In 1856, in order to entice people to relocate from Europe to Van Diemen's Land, the government changed the name from Van Diemen's Land (associated with mass genocide and convicts) to Tasmania (an unknown and therefore enticing place). It was named for Abel Tasman and was literally a marketing gig.
Mining is the biggest industry in Tasmania with the west coast (UNESCO protected land) being rich in tin, gold, silver, zinc, copper, magnesium and iron. Tin mining made Launceston rich for forty years, so much so that they had to import Chinese people to work in the mines. Once the tin ran out, most of the Chinese stayed as they had lived here and grown families here for decades. Most became vegetable farmers on the rich soil.
Agriculture is the second biggest industry in Tasmania thanks to the rich soil and fresh, clean air and water. As the majority of the world's population lives in the Northern Hemisphere, Tasmania is a huge supplier to the world during their winter months as it is summer from October-March down under. More than 90% of crops grown in Tasmania are for export including but not limited to: oats, barley, sunflowers, canola, wheat, potatoes, carrots, turnips, beets, radishes, peas, beans, corn, cauliflowers, asparagus, pumpkins, apples, cherries, apricots, pears, plums, nectarines, peaches, prunes, olives (mostly pressed for oil), avocados, lemons, limes, walnuts, hazelnuts, wasabi, ginger, saffron, poppies (57% of the world's supply for opium for hospital medications) and - surprisingly - tulips to the Netherlands for their winter months!

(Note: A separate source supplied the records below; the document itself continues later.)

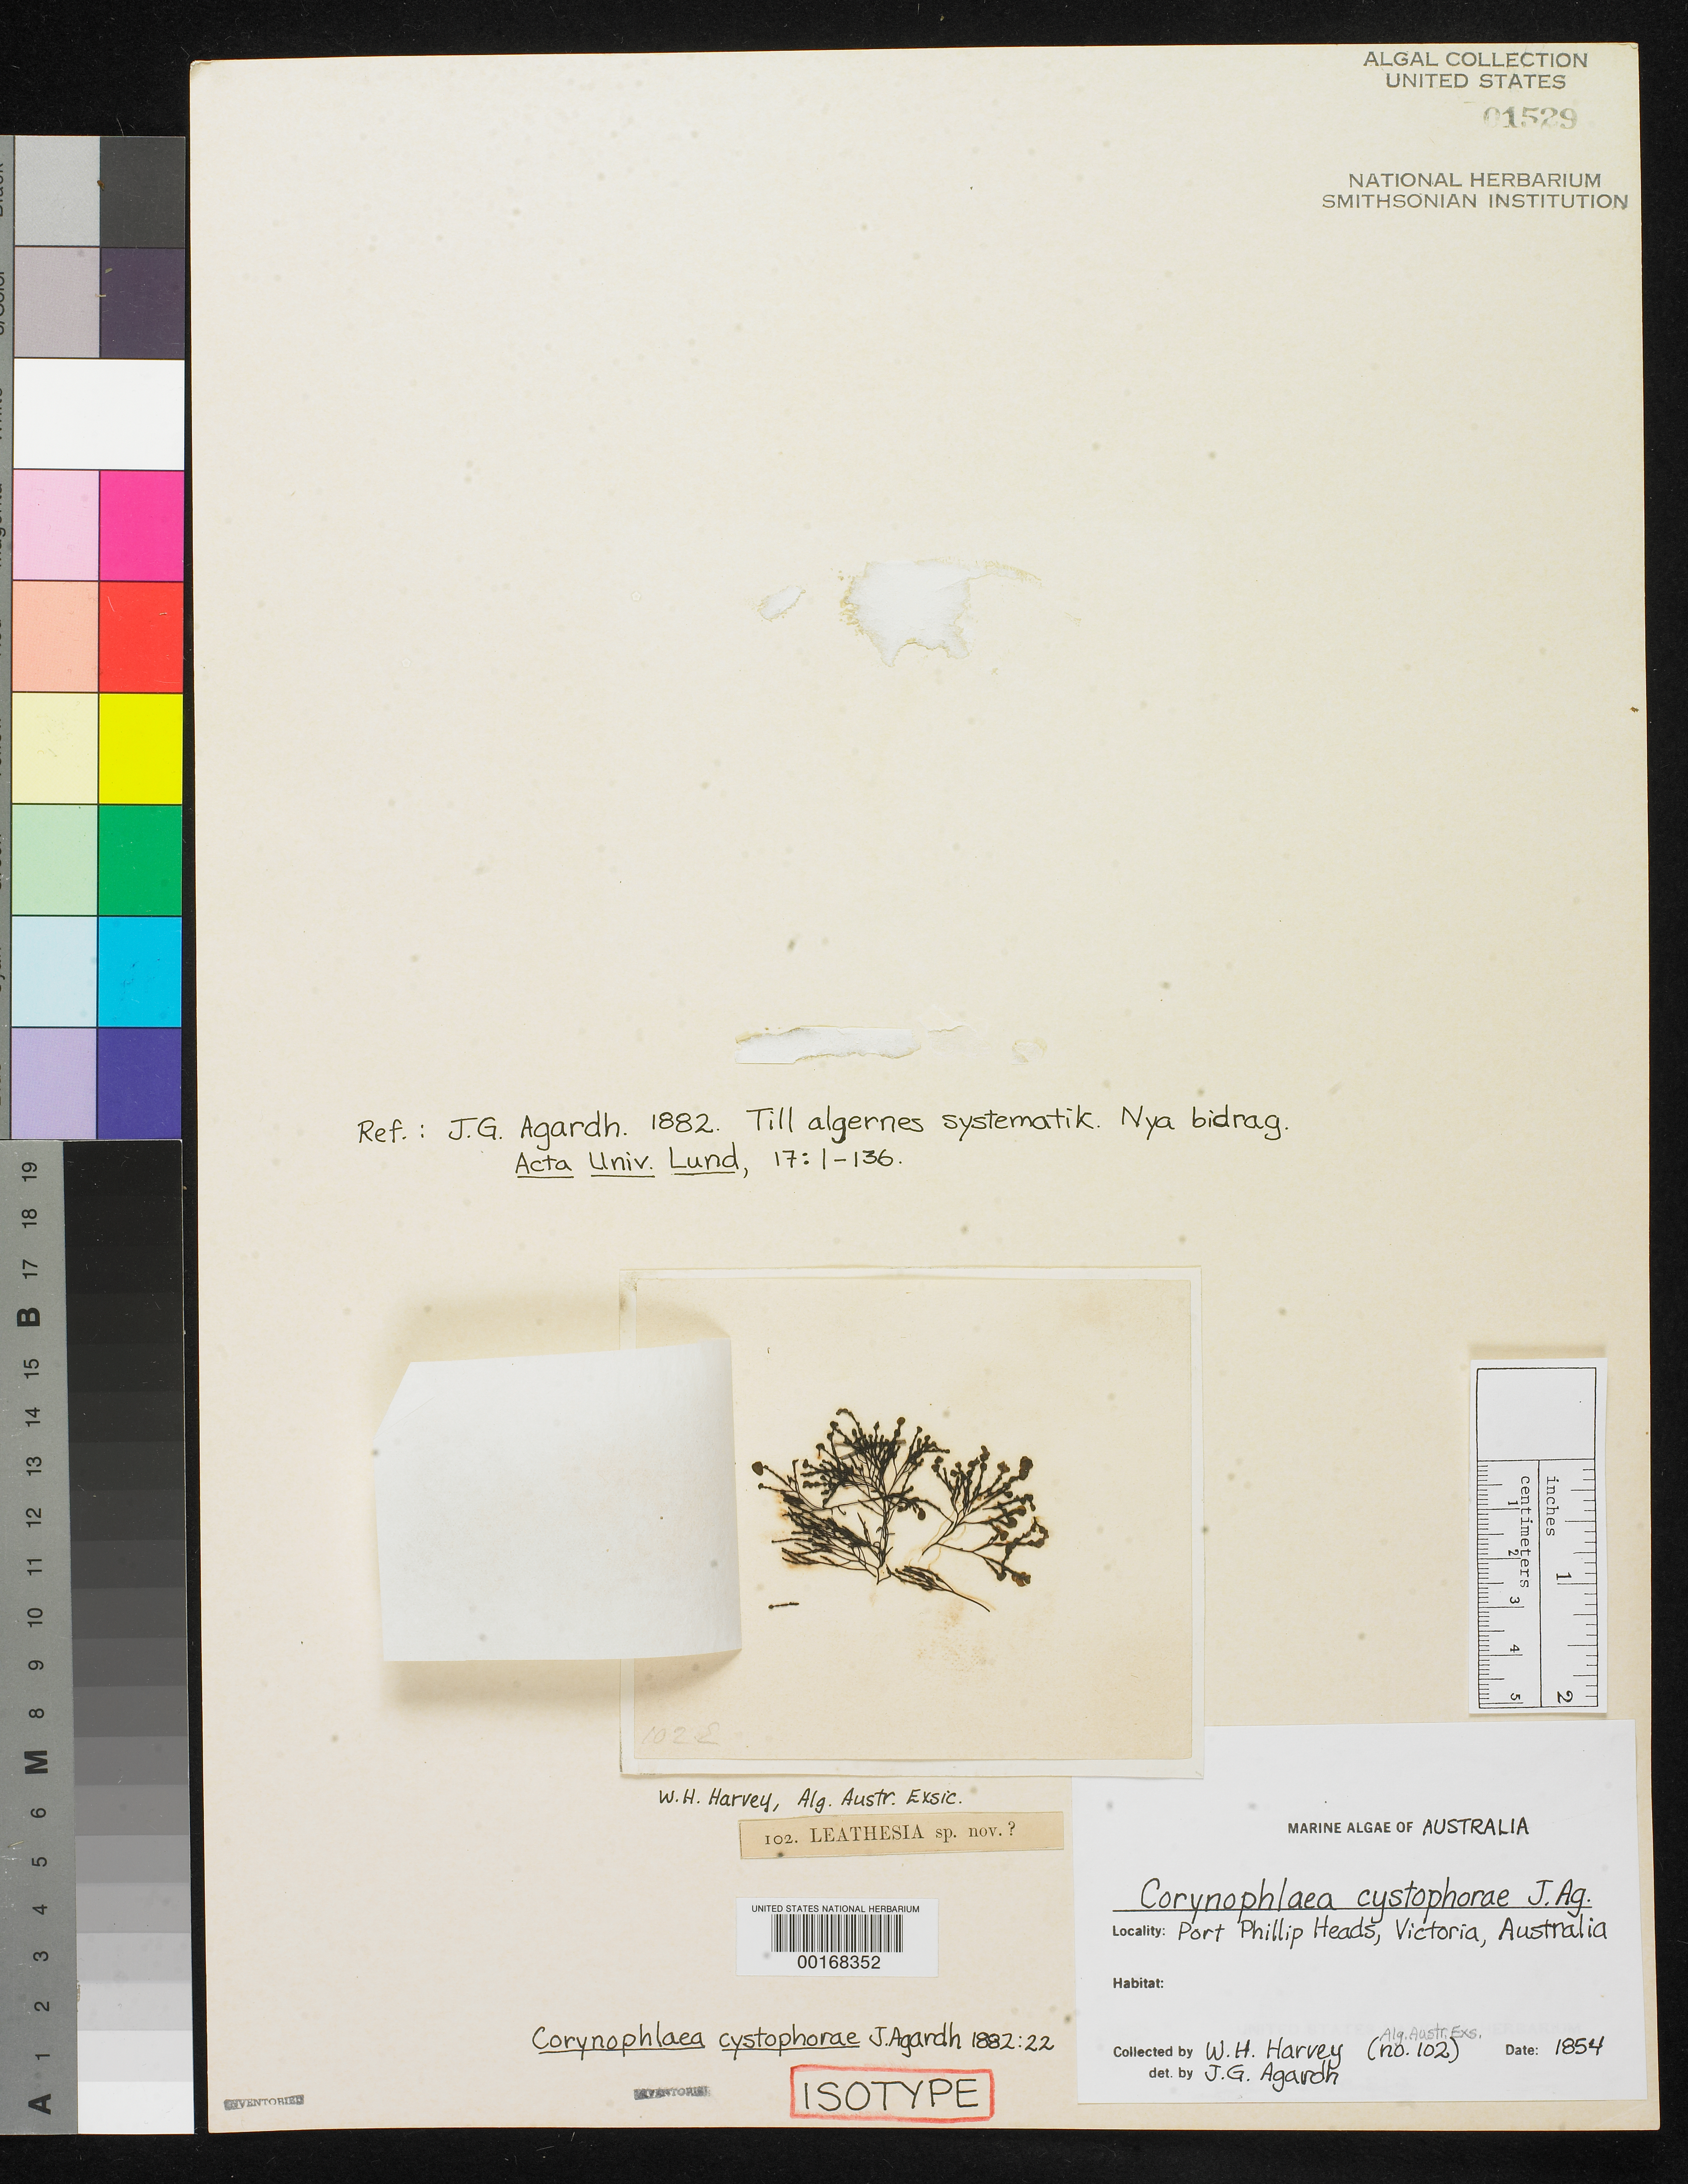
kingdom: Chromista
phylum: Ochrophyta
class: Phaeophyceae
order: Chordariales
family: Corynophlaeaceae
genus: Corynophlaea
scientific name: Corynophlaea cystophorae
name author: J. Agardh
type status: Isotype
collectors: W. Harvey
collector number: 102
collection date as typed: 1854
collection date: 1854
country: Australia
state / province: Victoria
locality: Port Phillip Heads.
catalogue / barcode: US 1529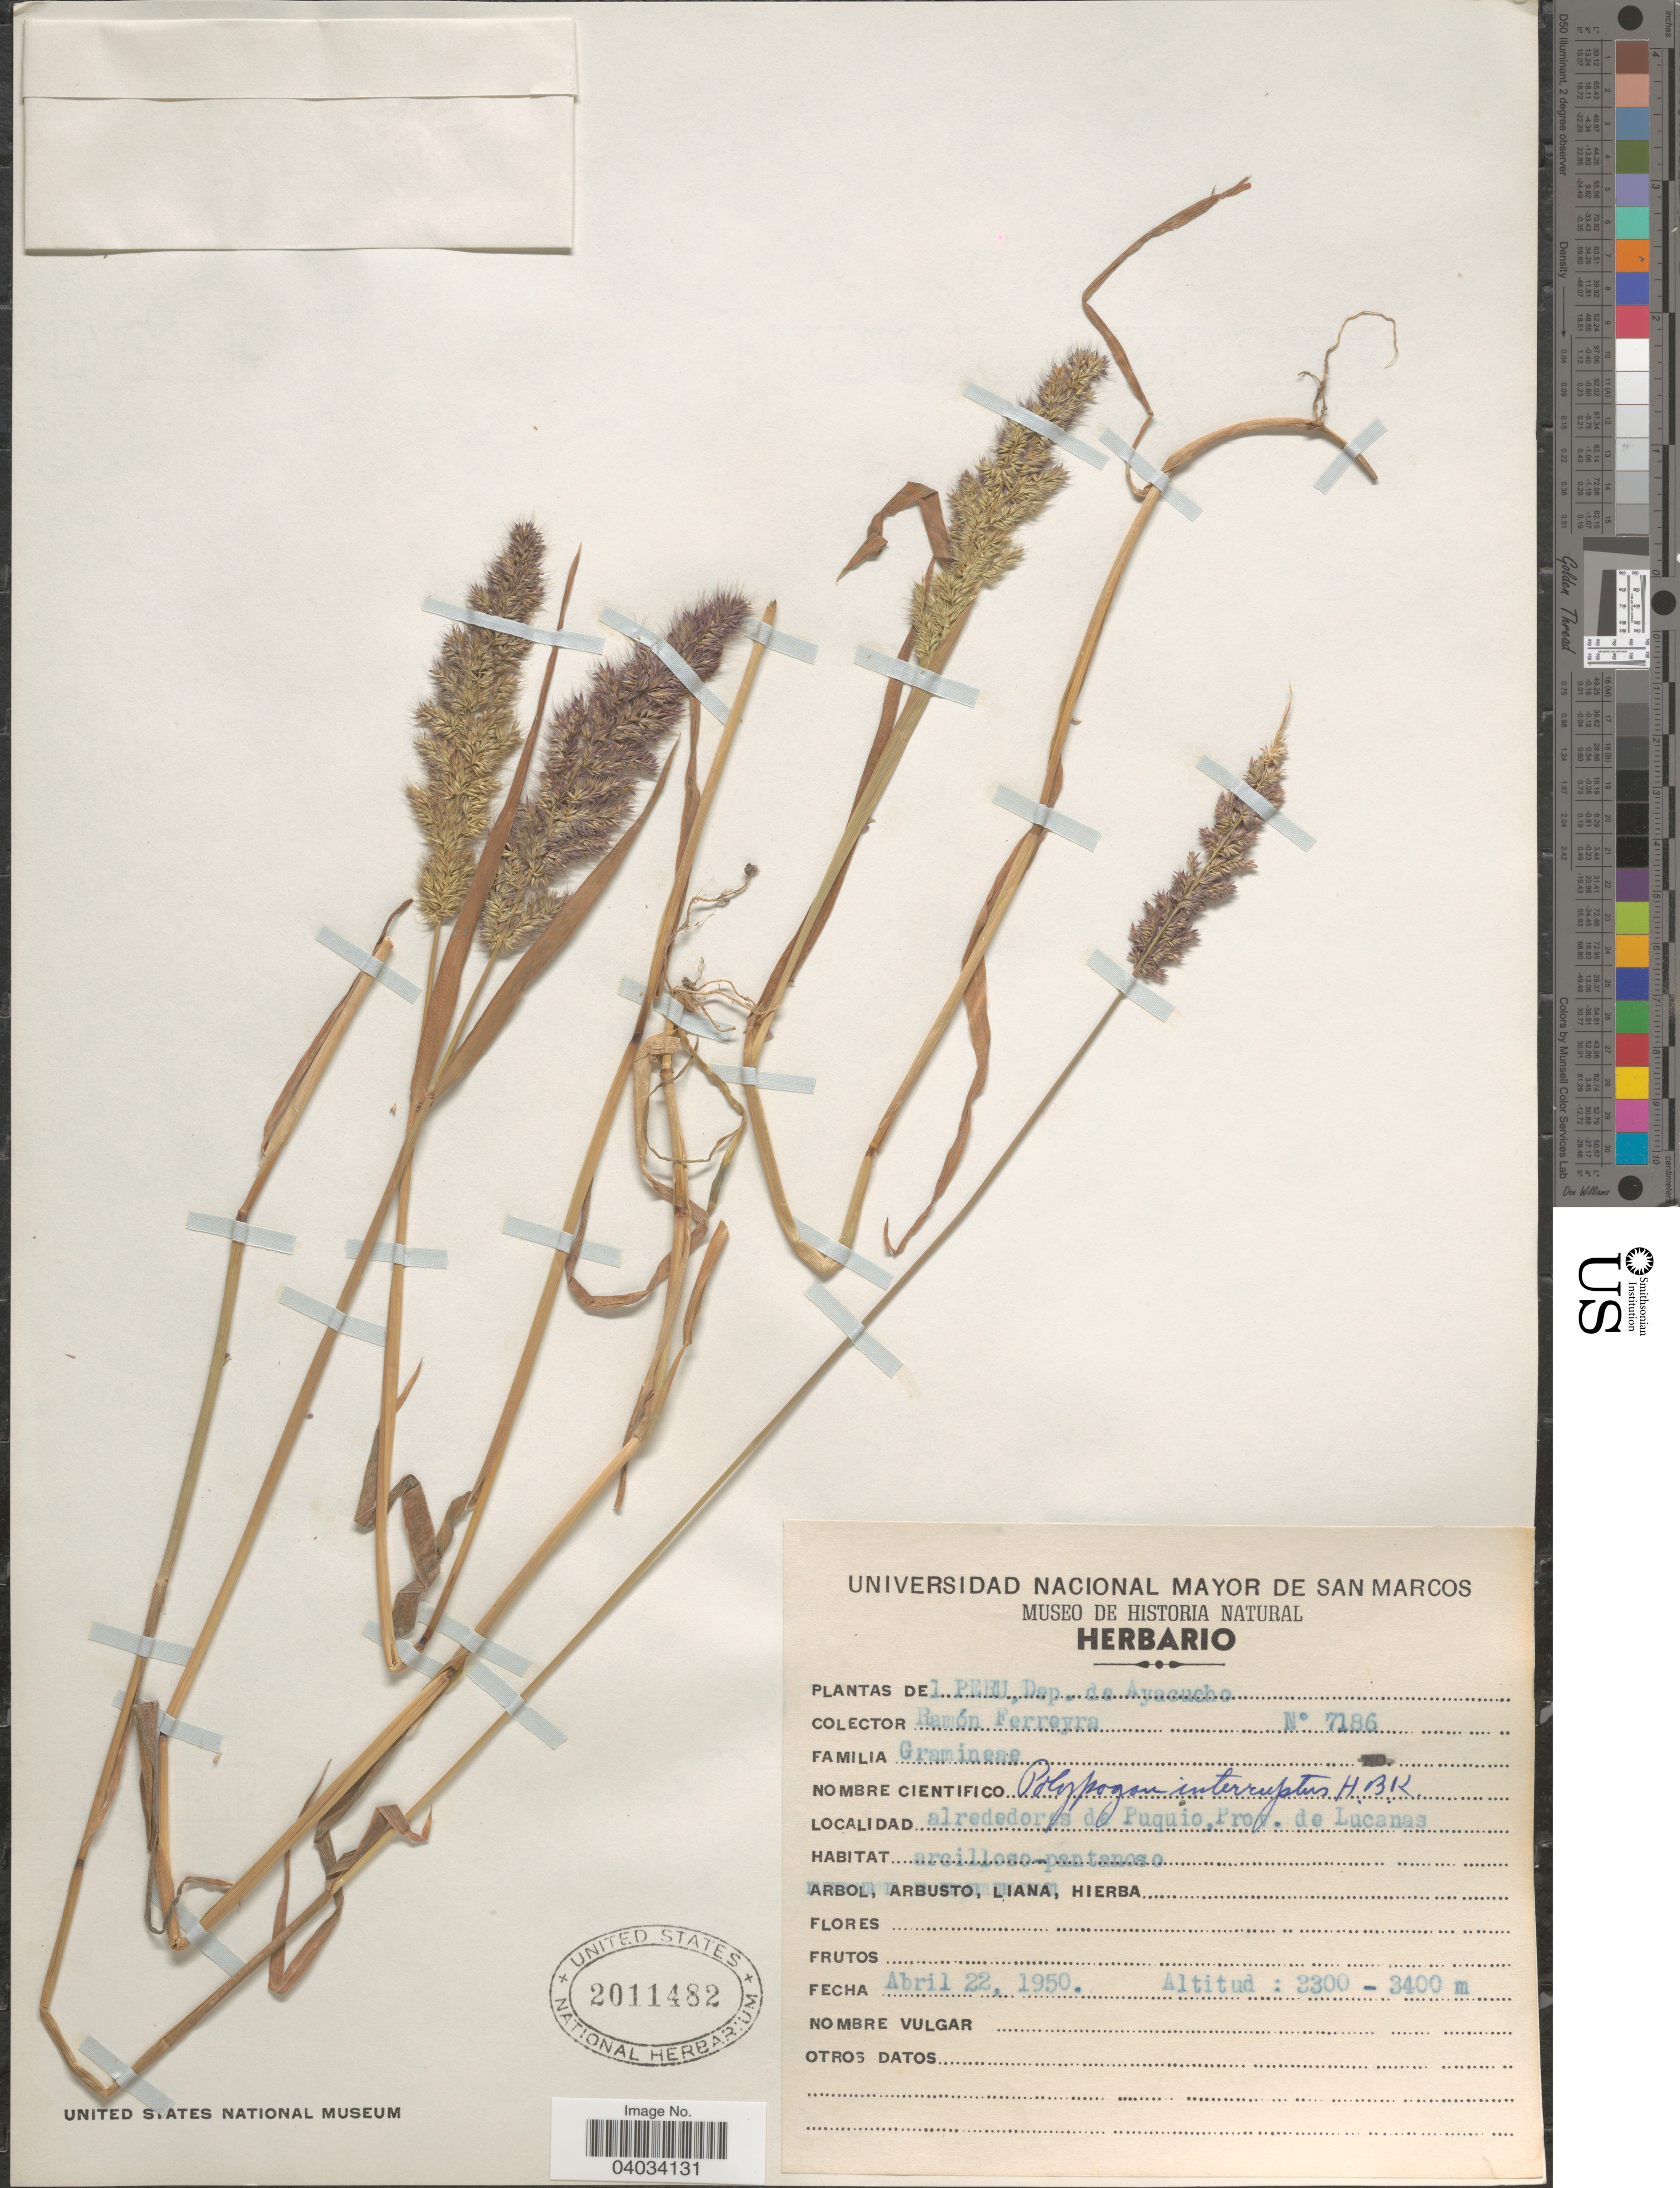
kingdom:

Tourism is the third biggest industry in Tasmania, followed by fishing. We visited an oyster farm where there are always at least 2.5 million oysters being grown all year round. Wow.
Bay of Fires Roadtrip Stops
On to the roadtrip! We began in Launceston, stopping off in Scottsdale at a local bakery for a morning snack. From there, we drove east and enjoyed a day out in the sunshine.
Bridestowe Lavender Estate
Just under an hour away from Launceston is the stunning Bridestowe Lavender Estate. Anyone who knows me knows lavenders are my favourite flowers (and I seek them out around the world: see Provence, France and see Salt Spring Island, Canada). The flowers only bloom for December and January so if you visit during high season, you will witness far-reaching rows of stunning purple in front of mountains. The rows are curved so that rainwater can run down the sides; if they stayed in one place the flowers would grow moldy. The only type of lavender that can be used in food or cosmetics is the breed without camphor oil.
The first stop on the Bay of Fires route was the stunning Binalong Bay. Home to wealthy Tasmanians and plenty of holiday rentals, this place is paradise. I have never seen sand so white or water so blue.
Just past Binalong Bay is a stark rocky outcrop covered in picturesque orange lichen. Stop here for a sweet walk, enjoying the sea creatures and the views along the way.
The most idyllic beach ever, you will very likely have Taylor's Beach all to yourself. It's accessible only by car and isn't nearly as touristy as neighbouring Binalong Bay. Walk along the 1km stretch of pure white sand and think of how blissful life is.